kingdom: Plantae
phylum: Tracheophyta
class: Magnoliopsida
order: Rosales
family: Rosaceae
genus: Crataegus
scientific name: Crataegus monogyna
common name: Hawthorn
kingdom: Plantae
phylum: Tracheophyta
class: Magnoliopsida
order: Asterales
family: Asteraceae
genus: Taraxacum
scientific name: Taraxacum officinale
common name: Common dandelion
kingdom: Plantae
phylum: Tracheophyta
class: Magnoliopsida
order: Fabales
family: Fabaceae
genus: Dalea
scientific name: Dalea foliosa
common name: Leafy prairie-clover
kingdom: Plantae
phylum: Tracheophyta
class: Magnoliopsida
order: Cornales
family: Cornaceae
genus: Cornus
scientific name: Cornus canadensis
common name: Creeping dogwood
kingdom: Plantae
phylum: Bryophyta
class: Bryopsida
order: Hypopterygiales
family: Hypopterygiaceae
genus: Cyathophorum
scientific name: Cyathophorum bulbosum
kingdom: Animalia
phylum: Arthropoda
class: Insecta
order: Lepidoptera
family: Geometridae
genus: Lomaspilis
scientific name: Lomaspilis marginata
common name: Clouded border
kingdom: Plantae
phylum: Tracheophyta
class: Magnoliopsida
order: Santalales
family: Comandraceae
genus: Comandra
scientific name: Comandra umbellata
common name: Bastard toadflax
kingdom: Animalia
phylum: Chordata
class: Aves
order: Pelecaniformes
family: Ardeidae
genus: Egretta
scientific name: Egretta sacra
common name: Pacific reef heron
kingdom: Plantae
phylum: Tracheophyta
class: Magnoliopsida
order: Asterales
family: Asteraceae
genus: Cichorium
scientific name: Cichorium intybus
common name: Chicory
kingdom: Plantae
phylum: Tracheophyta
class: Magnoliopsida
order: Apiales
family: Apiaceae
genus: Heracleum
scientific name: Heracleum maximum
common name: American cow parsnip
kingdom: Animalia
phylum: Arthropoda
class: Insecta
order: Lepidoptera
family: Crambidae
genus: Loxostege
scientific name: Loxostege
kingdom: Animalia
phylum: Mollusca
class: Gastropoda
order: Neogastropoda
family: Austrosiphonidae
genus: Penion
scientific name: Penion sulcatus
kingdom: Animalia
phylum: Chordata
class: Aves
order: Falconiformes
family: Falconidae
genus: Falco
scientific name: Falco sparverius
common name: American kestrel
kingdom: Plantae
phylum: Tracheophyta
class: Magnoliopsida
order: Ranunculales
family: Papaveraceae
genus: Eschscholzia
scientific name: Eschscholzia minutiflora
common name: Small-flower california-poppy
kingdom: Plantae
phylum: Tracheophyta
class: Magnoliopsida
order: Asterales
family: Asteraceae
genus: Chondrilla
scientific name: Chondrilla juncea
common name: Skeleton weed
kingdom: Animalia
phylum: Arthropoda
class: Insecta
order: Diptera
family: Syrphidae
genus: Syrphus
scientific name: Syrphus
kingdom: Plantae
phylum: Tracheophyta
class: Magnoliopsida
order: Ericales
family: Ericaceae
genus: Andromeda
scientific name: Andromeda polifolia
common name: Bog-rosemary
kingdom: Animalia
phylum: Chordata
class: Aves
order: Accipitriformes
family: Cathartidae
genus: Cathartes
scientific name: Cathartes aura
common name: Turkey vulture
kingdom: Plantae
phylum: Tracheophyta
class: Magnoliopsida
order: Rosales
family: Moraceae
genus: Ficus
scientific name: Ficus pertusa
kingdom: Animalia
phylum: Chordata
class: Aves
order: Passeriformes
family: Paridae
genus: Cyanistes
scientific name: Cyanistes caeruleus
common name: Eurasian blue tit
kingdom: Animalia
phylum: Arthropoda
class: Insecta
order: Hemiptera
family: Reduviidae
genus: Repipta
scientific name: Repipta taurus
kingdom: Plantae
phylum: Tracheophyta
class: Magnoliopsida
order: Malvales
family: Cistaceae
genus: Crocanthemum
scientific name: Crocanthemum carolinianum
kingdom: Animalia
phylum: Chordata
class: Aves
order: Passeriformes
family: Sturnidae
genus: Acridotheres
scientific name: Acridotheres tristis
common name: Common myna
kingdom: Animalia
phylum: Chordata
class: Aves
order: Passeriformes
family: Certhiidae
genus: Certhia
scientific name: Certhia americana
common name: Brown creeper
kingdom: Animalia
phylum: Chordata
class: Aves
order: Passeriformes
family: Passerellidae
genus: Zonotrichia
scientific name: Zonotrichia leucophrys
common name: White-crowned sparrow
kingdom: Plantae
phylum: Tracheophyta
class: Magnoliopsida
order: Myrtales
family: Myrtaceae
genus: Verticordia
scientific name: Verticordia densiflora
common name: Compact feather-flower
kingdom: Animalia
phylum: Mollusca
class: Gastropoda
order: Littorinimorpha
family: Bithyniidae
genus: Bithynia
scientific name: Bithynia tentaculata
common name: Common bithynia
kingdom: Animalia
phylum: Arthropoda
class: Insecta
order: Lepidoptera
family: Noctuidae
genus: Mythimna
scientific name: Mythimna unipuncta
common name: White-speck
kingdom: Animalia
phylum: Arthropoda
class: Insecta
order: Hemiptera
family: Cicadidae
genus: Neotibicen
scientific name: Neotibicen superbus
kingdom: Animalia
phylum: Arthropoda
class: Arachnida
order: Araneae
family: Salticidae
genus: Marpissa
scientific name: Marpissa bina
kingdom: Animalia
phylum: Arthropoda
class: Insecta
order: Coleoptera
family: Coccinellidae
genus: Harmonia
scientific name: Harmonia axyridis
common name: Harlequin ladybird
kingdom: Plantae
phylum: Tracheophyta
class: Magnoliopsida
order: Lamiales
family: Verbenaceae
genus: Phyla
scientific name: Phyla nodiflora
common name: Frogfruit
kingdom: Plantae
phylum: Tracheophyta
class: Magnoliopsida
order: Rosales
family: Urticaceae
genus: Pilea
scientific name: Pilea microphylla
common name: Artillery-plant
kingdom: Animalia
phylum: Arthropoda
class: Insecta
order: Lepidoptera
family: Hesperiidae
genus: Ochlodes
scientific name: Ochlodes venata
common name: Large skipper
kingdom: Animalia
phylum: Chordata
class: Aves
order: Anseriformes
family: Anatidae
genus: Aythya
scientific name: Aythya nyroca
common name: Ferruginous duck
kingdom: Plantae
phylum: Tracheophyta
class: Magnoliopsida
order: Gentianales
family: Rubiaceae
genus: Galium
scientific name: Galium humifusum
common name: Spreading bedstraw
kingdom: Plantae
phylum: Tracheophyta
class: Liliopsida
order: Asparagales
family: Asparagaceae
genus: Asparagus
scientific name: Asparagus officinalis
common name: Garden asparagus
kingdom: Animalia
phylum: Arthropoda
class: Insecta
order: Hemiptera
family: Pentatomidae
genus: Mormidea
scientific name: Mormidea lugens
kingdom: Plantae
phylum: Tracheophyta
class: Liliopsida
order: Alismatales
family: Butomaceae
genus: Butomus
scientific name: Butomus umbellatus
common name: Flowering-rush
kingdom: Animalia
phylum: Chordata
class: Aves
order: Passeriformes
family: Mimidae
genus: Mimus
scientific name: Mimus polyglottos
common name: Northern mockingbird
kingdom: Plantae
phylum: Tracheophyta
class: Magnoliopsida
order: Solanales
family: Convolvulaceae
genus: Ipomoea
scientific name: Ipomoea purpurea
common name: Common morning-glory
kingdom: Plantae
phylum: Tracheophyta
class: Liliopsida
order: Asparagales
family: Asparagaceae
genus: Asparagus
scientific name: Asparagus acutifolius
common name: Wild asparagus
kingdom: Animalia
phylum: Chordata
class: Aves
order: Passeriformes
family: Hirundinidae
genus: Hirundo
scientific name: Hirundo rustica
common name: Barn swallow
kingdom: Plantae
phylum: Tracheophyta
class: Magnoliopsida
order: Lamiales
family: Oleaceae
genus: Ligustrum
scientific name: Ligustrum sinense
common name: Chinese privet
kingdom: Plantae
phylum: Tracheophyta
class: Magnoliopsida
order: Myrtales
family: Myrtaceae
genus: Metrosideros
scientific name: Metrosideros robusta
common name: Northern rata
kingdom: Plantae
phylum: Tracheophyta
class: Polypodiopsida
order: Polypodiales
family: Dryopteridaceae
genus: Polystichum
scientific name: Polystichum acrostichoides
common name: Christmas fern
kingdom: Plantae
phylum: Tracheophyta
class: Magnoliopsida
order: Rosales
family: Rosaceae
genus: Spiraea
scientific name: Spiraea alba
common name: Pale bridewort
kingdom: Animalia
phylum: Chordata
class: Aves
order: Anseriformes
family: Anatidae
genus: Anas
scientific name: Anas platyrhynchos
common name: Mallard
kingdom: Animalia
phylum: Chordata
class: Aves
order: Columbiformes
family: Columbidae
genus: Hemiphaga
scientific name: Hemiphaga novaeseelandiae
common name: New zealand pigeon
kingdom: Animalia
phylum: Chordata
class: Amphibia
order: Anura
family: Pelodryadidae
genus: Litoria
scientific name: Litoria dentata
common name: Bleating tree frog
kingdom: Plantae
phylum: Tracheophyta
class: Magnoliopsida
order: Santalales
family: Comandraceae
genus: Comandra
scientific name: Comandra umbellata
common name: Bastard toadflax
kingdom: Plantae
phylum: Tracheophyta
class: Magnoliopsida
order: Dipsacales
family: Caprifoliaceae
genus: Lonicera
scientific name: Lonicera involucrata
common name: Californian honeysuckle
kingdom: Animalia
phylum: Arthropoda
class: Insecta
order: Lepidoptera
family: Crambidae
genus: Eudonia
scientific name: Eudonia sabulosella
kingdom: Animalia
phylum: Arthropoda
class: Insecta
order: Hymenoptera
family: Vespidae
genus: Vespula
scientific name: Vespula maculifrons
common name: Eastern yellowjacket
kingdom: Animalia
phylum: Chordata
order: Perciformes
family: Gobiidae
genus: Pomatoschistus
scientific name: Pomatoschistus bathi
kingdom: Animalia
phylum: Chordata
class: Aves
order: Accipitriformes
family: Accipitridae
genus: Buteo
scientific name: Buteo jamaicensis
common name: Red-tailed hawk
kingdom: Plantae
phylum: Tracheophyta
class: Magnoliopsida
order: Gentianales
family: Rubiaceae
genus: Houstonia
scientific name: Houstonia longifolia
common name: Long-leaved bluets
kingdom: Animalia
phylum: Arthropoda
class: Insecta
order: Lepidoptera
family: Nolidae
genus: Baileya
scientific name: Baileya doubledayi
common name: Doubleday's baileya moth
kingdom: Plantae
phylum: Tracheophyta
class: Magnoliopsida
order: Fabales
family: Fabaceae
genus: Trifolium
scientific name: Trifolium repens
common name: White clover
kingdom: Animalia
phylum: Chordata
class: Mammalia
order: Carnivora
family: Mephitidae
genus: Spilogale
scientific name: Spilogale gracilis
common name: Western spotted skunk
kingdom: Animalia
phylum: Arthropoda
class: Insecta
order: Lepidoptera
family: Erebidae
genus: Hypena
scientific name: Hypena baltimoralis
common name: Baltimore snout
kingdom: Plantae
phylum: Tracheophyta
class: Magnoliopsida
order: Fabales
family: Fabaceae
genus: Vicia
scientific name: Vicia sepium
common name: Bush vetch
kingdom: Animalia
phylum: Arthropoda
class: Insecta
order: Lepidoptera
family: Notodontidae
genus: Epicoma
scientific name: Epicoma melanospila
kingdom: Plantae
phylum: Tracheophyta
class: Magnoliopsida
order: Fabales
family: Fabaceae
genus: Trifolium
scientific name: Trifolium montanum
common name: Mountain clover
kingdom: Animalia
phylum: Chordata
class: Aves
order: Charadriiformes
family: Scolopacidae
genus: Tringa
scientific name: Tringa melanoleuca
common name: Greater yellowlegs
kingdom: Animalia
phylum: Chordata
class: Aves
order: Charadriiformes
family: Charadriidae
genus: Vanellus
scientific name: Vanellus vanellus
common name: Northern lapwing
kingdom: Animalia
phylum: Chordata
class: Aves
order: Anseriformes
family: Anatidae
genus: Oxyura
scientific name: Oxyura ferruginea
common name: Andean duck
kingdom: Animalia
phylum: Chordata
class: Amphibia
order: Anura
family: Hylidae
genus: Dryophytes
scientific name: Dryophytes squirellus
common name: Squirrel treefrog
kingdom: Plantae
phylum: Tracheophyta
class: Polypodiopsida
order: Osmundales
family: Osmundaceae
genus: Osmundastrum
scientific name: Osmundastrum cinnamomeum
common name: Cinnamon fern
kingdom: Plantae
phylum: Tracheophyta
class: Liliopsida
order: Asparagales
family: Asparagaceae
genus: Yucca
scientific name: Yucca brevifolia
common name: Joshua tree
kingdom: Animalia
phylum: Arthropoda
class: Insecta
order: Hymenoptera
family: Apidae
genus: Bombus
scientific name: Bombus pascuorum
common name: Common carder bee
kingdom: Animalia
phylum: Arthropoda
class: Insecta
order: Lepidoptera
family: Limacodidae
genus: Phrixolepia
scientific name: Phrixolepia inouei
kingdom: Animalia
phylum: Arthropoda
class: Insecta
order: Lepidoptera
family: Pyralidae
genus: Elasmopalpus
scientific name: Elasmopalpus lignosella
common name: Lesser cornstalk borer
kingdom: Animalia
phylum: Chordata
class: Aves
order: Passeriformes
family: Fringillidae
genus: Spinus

SET PROBLEM:
Reproduce everything from the line containing "genus: Pilea" down to the line containing "family: Mimidae", both included, without any changes.

SOLUTION TO THIS EXERCISE:
genus: Pilea
scientific name: Pilea microphylla
common name: Artillery-plant
kingdom: Animalia
phylum: Arthropoda
class: Insecta
order: Lepidoptera
family: Hesperiidae
genus: Ochlodes
scientific name: Ochlodes venata
common name: Large skipper
kingdom: Animalia
phylum: Chordata
class: Aves
order: Anseriformes
family: Anatidae
genus: Aythya
scientific name: Aythya nyroca
common name: Ferruginous duck
kingdom: Plantae
phylum: Tracheophyta
class: Magnoliopsida
order: Gentianales
family: Rubiaceae
genus: Galium
scientific name: Galium humifusum
common name: Spreading bedstraw
kingdom: Plantae
phylum: Tracheophyta
class: Liliopsida
order: Asparagales
family: Asparagaceae
genus: Asparagus
scientific name: Asparagus officinalis
common name: Garden asparagus
kingdom: Animalia
phylum: Arthropoda
class: Insecta
order: Hemiptera
family: Pentatomidae
genus: Mormidea
scientific name: Mormidea lugens
kingdom: Plantae
phylum: Tracheophyta
class: Liliopsida
order: Alismatales
family: Butomaceae
genus: Butomus
scientific name: Butomus umbellatus
common name: Flowering-rush
kingdom: Animalia
phylum: Chordata
class: Aves
order: Passeriformes
family: Mimidae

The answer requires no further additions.